Work request: Transcribe each entry exactly as it appears, leaving out any picture it holds.

[Extracted page text data]
=== Section Start ===

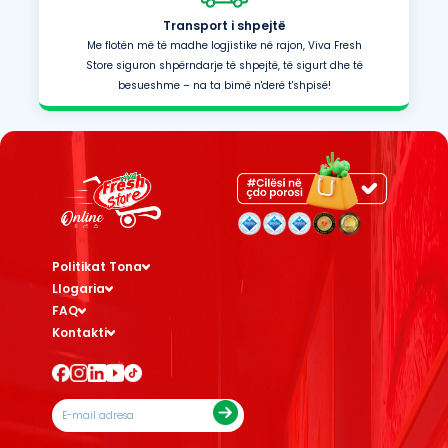
Transport i shpejtë
Me flotën më të madhe logjistike në rajon, Viva Fresh
Store siguron shpërndarje të shpejtë, të sigurt dhe të
besueshme – na ta bimë n'derë t'shpisë!
Politikat Tona
Llogaria
FAQ
Kontakti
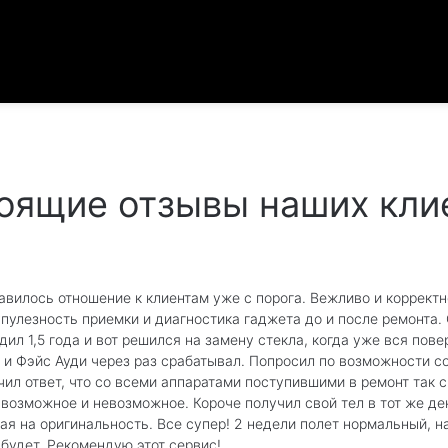
оящие отзывы наших кли
авилось отношение к клиентам уже с порога. Вежливо и корректн
упулезность приемки и диагностика гаджета до и после ремонта.
одил 1,5 года и вот решился на замену стекла, когда уже вся пов
 и Фэйс Ауди через раз срабатывал. Попросил по возможности со
чил ответ, что со всеми аппаратами поступившими в ремонт так с
 возможное и невозможное. Короче получил свой тел в тот же де
ая на оригинальность. Все супер! 2 недели полет нормальный, 
 будет. Рекомендую этот сервис!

=== Section End ===

The completed task:
Transport i shpejtë
Me flotën më të madhe logjistike në rajon, Viva Fresh
Store siguron shpërndarje të shpejtë, të sigurt dhe të
besueshme – na ta bimë n'derë t'shpisë!
Politikat Tona
Llogaria
FAQ
Kontakti
оящие отзывы наших кли
авилось отношение к клиентам уже с порога. Вежливо и корректн
упулезность приемки и диагностика гаджета до и после ремонта.
одил 1,5 года и вот решился на замену стекла, когда уже вся пов
 и Фэйс Ауди через раз срабатывал. Попросил по возможности со
чил ответ, что со всеми аппаратами поступившими в ремонт так с
 возможное и невозможное. Короче получил свой тел в тот же де
ая на оригинальность. Все супер! 2 недели полет нормальный, 
 будет. Рекомендую этот сервис!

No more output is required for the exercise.